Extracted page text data
------------------------------------------------------------

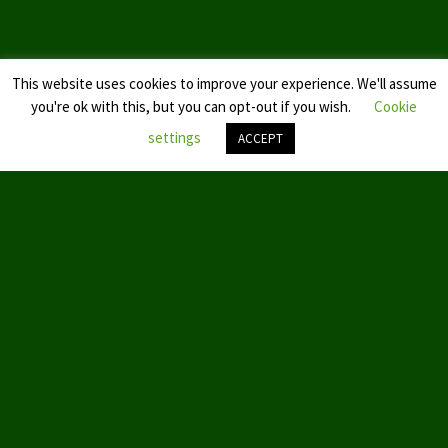
This website uses cookies to improve your experience. We'll assume
you're ok with this, but you can opt-out if you wish.
Cookie
settings
ACCEPT
Nach
oben
scroll
© 2019 by Aktion Partei für Tierschutz – TIERSCHUTZ hier!
ABOUT US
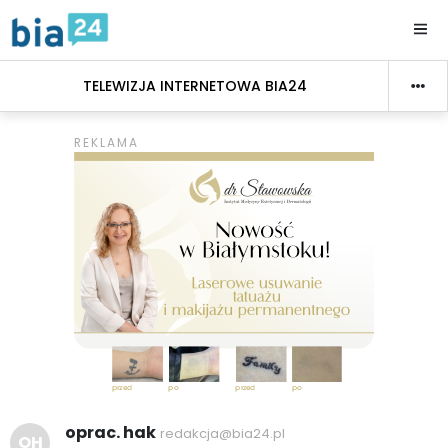
TELEWIZJA INTERNETOWA BIA24
oprac. hak
redakcja@bia24.pl
OH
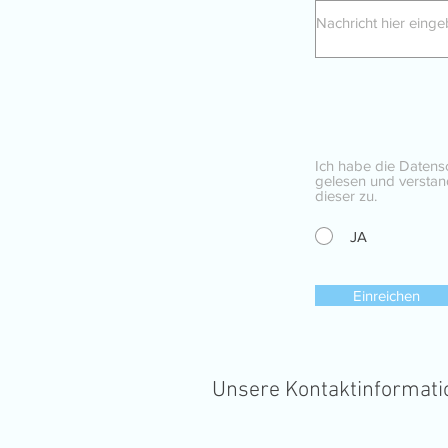
Ich habe die Datensc
gelesen und versta
dieser zu.
JA
Einreichen
Unsere Kontaktinformati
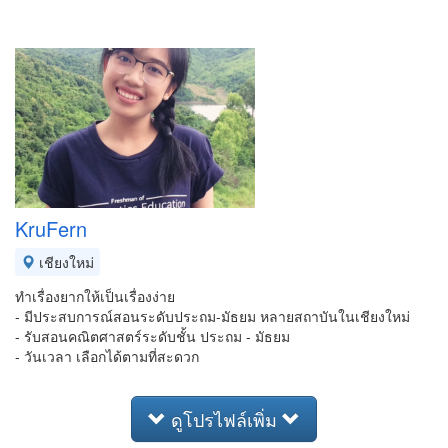
KruFern
เชียงใหม่
ทำเรื่องยากให้เป็นเรื่องง่าย
- มีประสบการณ์สอนระดับประถม-มัธยม หลายสถาบันในเชียงใหม่
- รับสอนคณิตศาสตร์ระดับชั้น ประถม - มัธยม
- วันเวลา เลือกได้ตามที่สะดวก
ดูโปรไฟล์เพิ่ม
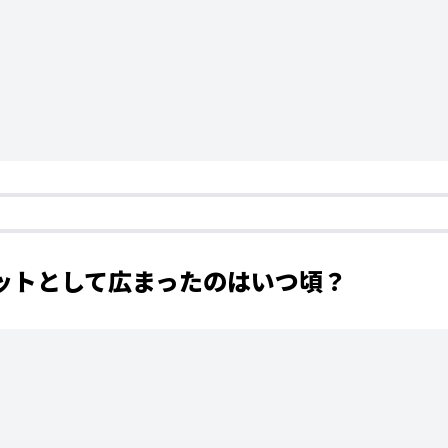
ペットとして広まったのはいつ頃？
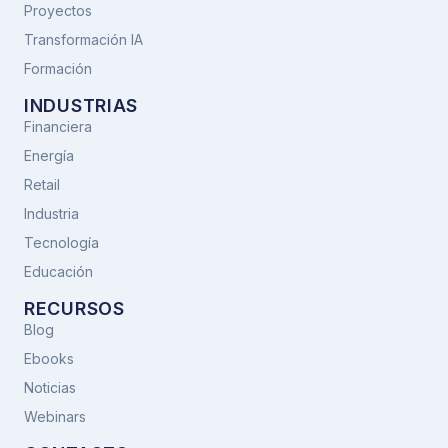
Proyectos
Transformación IA
Formación
INDUSTRIAS
Financiera
Energía
Retail
Industria
Tecnología
Educación
RECURSOS
Blog
Ebooks
Noticias
Webinars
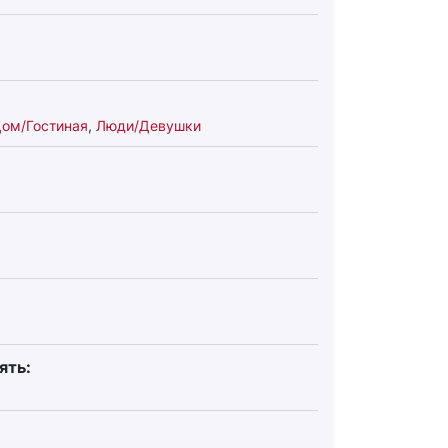
ом/Гостиная
,
Люди/Девушки
ять:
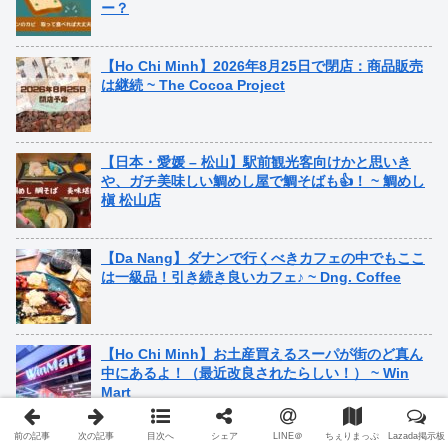
ー？
【Ho Chi Minh】2026年8月25日で閉店：商品販売
は継続 ~ The Cocoa Project
【日本・愛媛 – 松山】駅前観光客向けかと思いき
や、ガチ美味しい鯛めし屋で鯛そばも👍！ ~ 鯛めし
槇 松山店
【Da Nang】ダナンで行くべきカフェの中でもここ
は一級品！引き続き良いカフェ♪ ~ Dng. Coffee
【Ho Chi Minh】お土産買えるスーパが街のど真ん
中にあるよ！（最近改良されたらしい！） ~ Win
Mart
前の記事
次の記事
目次へ
シェア
LINE＠
ちぇりまっぷ
Lazada掲示板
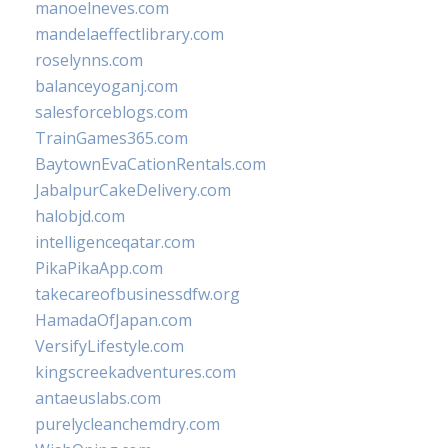
manoelneves.com
mandelaeffectlibrary.com
roselynns.com
balanceyoganj.com
salesforceblogs.com
TrainGames365.com
BaytownEvaCationRentals.com
JabalpurCakeDelivery.com
halobjd.com
intelligenceqatar.com
PikaPikaApp.com
takecareofbusinessdfw.org
HamadaOfJapan.com
VersifyLifestyle.com
kingscreekadventures.com
antaeuslabs.com
purelycleanchemdry.com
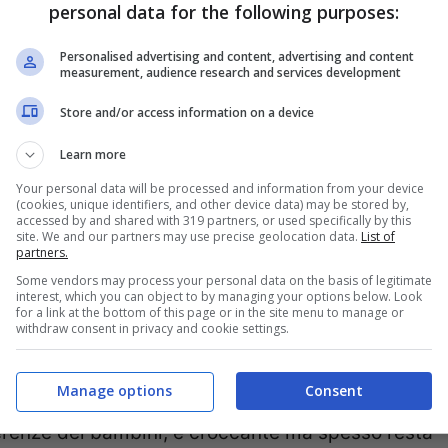
personal data for the following purposes:
Personalised advertising and content, advertising and content
measurement, audience research and services development
Store and/or access information on a device
ni: loro non se ne accorgono e finalmente mangiano verdura tutti i
Learn more
Your personal data will be processed and information from your device
(cookies, unique identifiers, and other device data) may be stored by,
ci e innocenti ma che in realtà nascondono un
accessed by and shared with 319 partners, or used specifically by this
site. We and our partners may use precise geolocation data.
List of
o i sapori nel modo giusto, sfruttando la
partners.
arire la lattuga in una crema soffice e invitante.
Some vendors may process your personal data on the basis of legitimate
interest, which you can object to by managing your options below. Look
na.
for a link at the bottom of this page or in the site menu to manage or
withdraw consent in privacy and cookie settings.
quista anche i più piccoli
Manage options
Consent
ferenze dei bambini, è croccante ma spesso resta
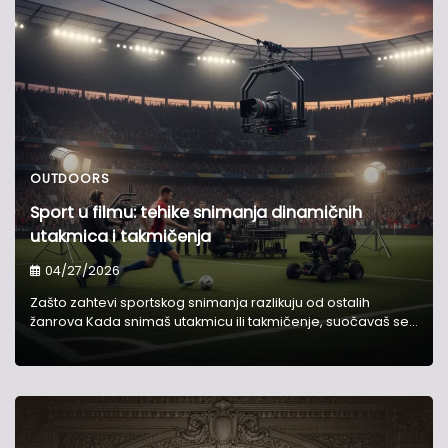
OUTDOORS
Sport u filmu: tehike snimanja dinamičnih
utakmica i takmičenja
04/27/2026
Zašto zahtevi sportskog snimanja razlikuju od ostalih
žanrova Kada snimaš utakmicu ili takmičenje, suočavaš se…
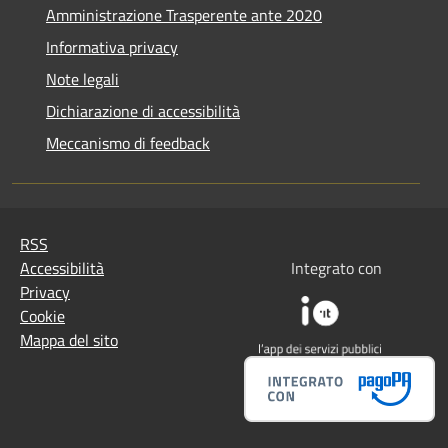
Amministrazione Trasperente ante 2020
Informativa privacy
Note legali
Dichiarazione di accessibilità
Meccanismo di feedback
RSS
Accessibilità
Integrato con
Privacy
Cookie
Mappa del sito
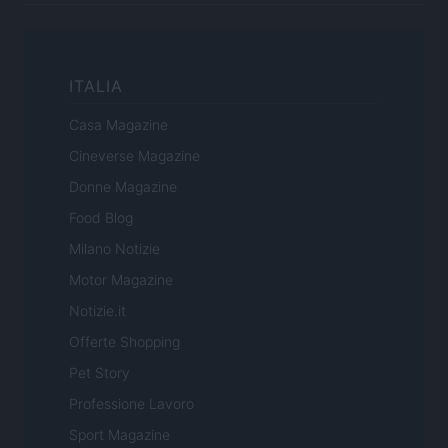
ITALIA
Casa Magazine
Cineverse Magazine
Donne Magazine
Food Blog
Milano Notizie
Motor Magazine
Notizie.it
Offerte Shopping
Pet Story
Professione Lavoro
Sport Magazine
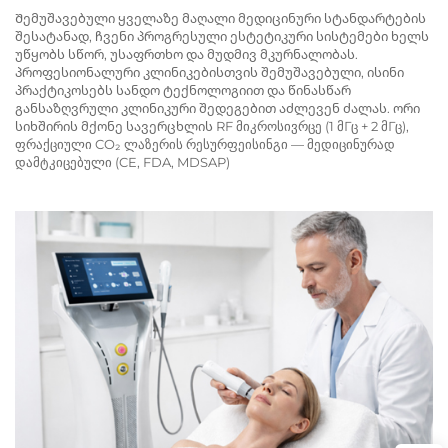
Შემუშავებული ყველაზე მაღალი მედიცინური სტანდარტების
შესატანად, ჩვენი პროგრესული ესტეტიკური სისტემები ხელს
უწყობს სწორ, უსაფრთხო და მუდმივ მკურნალობას.
პროფესიონალური კლინიკებისთვის შემუშავებული, ისინი
პრაქტიკოსებს სანდო ტექნოლოგიით და წინასწარ
განსაზღვრული კლინიკური შედეგებით აძლევენ ძალას. ორი
სიხშირის მქონე სავერცხლის RF მიკროსივრცე (1 მГც + 2 მГც),
ფრაქციული CO₂ ლაზერის რესურფეისინგი — მედიცინურად
დამტკიცებული (CE, FDA, MDSAP)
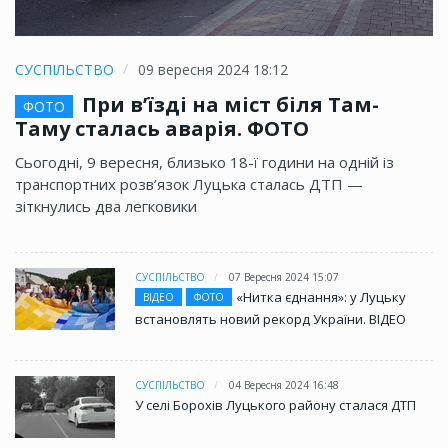
СУСПІЛЬСТВО
09 вересня 2024 18:12
При в’їзді на міст біля Там-
ФОТО
Таму сталась аварія. ФОТО
Сьогодні, 9 вересня, близько 18-ї години на одній із
транспортних розв’язок Луцька сталась ДТП —
зіткнулись два легковики
СУСПІЛЬСТВО
07 Вересня 2024 15:07
«Нитка єднання»: у Луцьку
ВІДЕО
ФОТО
встановлять новий рекорд України. ВІДЕО
СУСПІЛЬСТВО
04 Вересня 2024 16:48
У селі Борохів Луцького району сталася ДТП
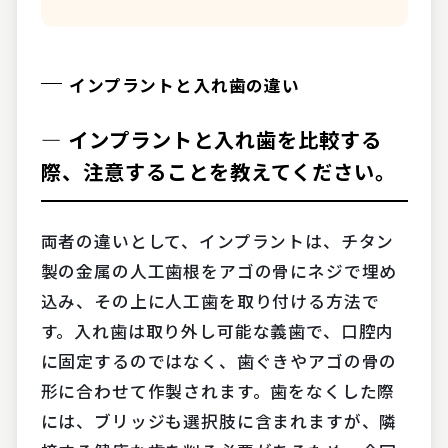
インプラントと入れ歯の違い
― インプラントと入れ歯を比較する
際、注意することを教えてください。
両者の違いとして、インプラントは、チタン
製の金属の人工歯根をアゴの骨にネジで埋め
込み、その上に人工歯を取り付ける方法で
す。入れ歯は取り外し可能な義歯で、口腔内
に固定するのではなく、歯ぐきやアゴの骨の
形に合わせて作製されます。歯をなくした際
には、ブリッジも選択肢に含まれますが、隣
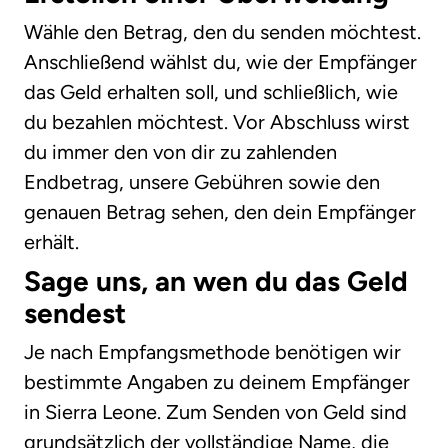
Wähle den Betrag, den du senden möchtest.
Anschließend wählst du, wie der Empfänger
das Geld erhalten soll, und schließlich, wie
du bezahlen möchtest. Vor Abschluss wirst
du immer den von dir zu zahlenden
Endbetrag, unsere Gebühren sowie den
genauen Betrag sehen, den dein Empfänger
erhält.
Sage uns, an wen du das Geld
sendest
Je nach Empfangsmethode benötigen wir
bestimmte Angaben zu deinem Empfänger
in Sierra Leone. Zum Senden von Geld sind
grundsätzlich der vollständige Name, die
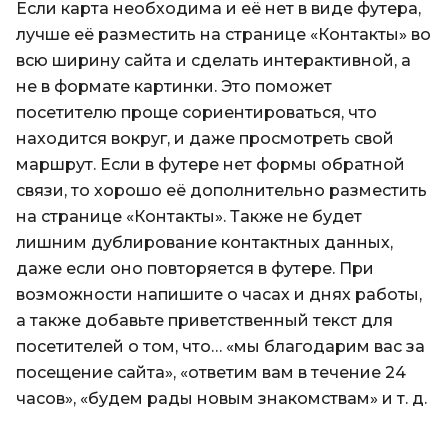
Если карта необходима и её нет в виде футера,
лучше её разместить на странице «Контакты» во
всю ширину сайта и сделать интерактивной, а
не в формате картинки. Это поможет
посетителю проще сориентироваться, что
находится вокруг, и даже просмотреть свой
маршрут. Если в футере нет формы обратной
связи, то хорошо её дополнительно разместить
на странице «Контакты». Также не будет
лишним дублирование контактных данных,
даже если оно повторяется в футере. При
возможности напишите о часах и днях работы,
а также добавьте приветственный текст для
посетителей о том, что… «мы благодарим вас за
посещение сайта», «ответим вам в течение 24
часов», «будем рады новым знакомствам» и т. д.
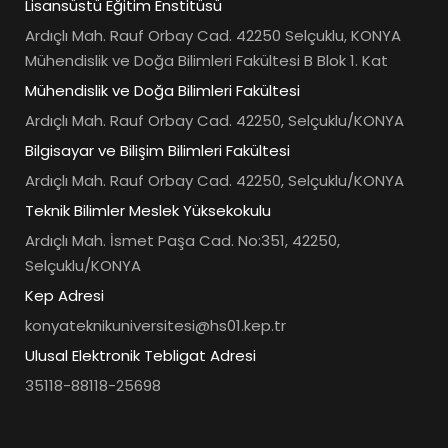
Lisansüstü Eğitim Enstitüsü
Ardıçlı Mah. Rauf Orbay Cad. 42250 Selçuklu, KONYA
Mühendislik ve Doğa Bilimleri Fakültesi B Blok 1. Kat
Mühendislik ve Doğa Bilimleri Fakültesi
Ardıçlı Mah. Rauf Orbay Cad. 42250, Selçuklu/KONYA
Bilgisayar ve Bilişim Bilimleri Fakültesi
Ardıçlı Mah. Rauf Orbay Cad. 42250, Selçuklu/KONYA
Teknik Bilimler Meslek Yüksekokulu
Ardıçlı Mah. İsmet Paşa Cad. No:351, 42250,
Selçuklu/KONYA
Kep Adresi
konyateknikuniversitesi@hs01.kep.tr
Ulusal Elektronik Tebligat Adresi
35118-88118-25698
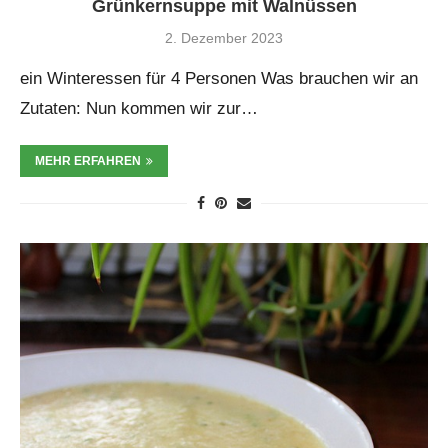
Grünkernsuppe mit Walnüssen
2. Dezember 2023
ein Winteressen für 4 Personen Was brauchen wir an
Zutaten: Nun kommen wir zur…
MEHR ERFAHREN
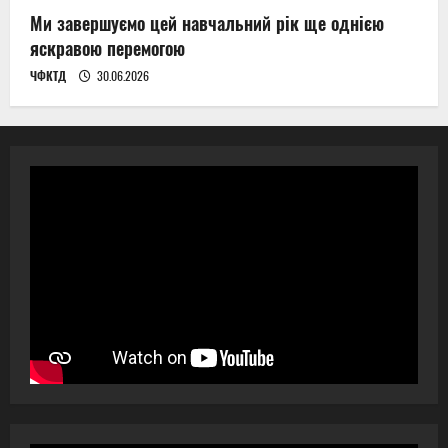
Ми завершуємо цей навчальний рік ще однією
яскравою перемогою
ЧФКТД
30.06.2026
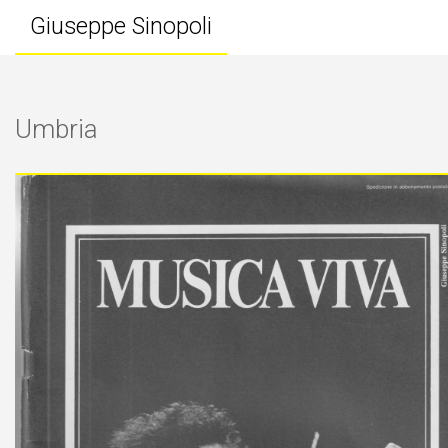
Giuseppe Sinopoli
Umbria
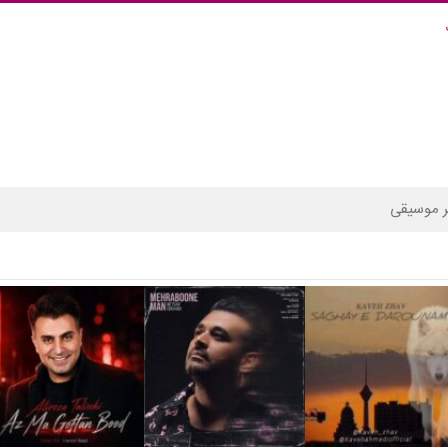
 موسیقی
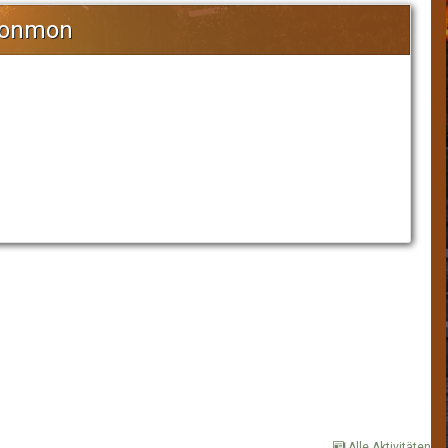
ntonmon
Alle Aktivitäten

------------------------------------------------------------

> **Exercise requirements**
Nothing but an exact copy belongs in the answer: the lines from the top of the records through the line containing "Ich habe die Datensc", minus the pictures.

> **Result for this task**
This website uses cookies to improve your experience. We'll assume
you're ok with this, but you can opt-out if you wish.
Cookie
settings
ACCEPT
Nach
oben
scroll
© 2019 by Aktion Partei für Tierschutz – TIERSCHUTZ hier!
ABOUT US
TELEWIZJA INTERNETOWA BIA24
oprac. hak
redakcja@bia24.pl
OH
Ich habe die Datensc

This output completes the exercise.